Activation of planarian TRPA1 by reactive oxygen species reveals a conserved mechanism for animal nociception

All animals must detect noxious stimuli to initiate protective behavior, but the evolutionary origin of nociceptive systems is not well understood. Here we show that noxious heat and irritant chemicals elicit robust escape behaviors in the planarian Schmidtea mediterranea and that the conserved ion channel TRPA1 is required for these responses. TRPA1-mutant Drosophila flies are also defective in noxious-heat responses. We find that either planarian or human TRPA1 can restore noxious-heat avoidance to TRPA1-mutant Drosophila , although neither is directly activated by heat. Instead, our data suggest that TRPA1 activation is mediated by H 2 O 2 and reactive oxygen species, early markers of tissue damage rapidly produced as a result of heat exposure. Together, our data reveal a core function for TRPA1 in noxious heat transduction, demonstrate its conservation from planarians to humans, and imply that animal nociceptive systems may share a common ancestry, tracing back to a progenitor that lived more than 500 million years ago. Animals must detect noxious stimuli to initiate protective behavior, but the evolutionary origin of nociceptive systems is poorly understood. The authors reveal a core function for TRPA1 in noxious heat transduction based on sensing H 2 O 2 and ROS and demonstrate its conservation from planarians to humans.
○ ○ ○
Questions to answer:
- 1) Answer each question using the abstract on planarian TRPA1.
(a) Which planarian species showed escape behaviors in response to noxious heat and irritant chemicals?
(b) Which versions of TRPA1 can restore noxious-heat avoidance to TRPA1-mutant Drosophila?
(c) How long ago did the progenitor that animal nociceptive systems may trace back to live?
- 2) Does the abstract on planarian TRPA1 support each statement below? For each, answer yes or no and quote the words that decide it.
(a) Planarian TRPA1 is directly activated by heat.
(b) Drosophila flies lacking TRPA1 respond poorly to noxious heat.
(c) Reactive oxygen species are described as late markers of tissue damage.
○ ○ ○
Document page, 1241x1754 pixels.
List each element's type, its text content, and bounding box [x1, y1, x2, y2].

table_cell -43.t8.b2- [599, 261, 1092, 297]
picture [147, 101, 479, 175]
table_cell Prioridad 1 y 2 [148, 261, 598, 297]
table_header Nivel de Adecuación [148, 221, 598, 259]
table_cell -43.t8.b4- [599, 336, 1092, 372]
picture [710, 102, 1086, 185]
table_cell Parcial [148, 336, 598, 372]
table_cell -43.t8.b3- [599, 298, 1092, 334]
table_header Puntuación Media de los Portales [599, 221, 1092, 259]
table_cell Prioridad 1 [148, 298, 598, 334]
○ ○ ○
Answer section:
- 1)
(a) Schmidtea mediterranea
(b) Either planarian or human TRPA1
(c) More than 500 million years ago

- 2)
(a) No: "although neither is directly activated by heat"
(b) Yes: "TRPA1-mutant Drosophila flies are also defective in noxious-heat responses"
(c) No: "early markers of tissue damage rapidly produced as a result of heat exposure"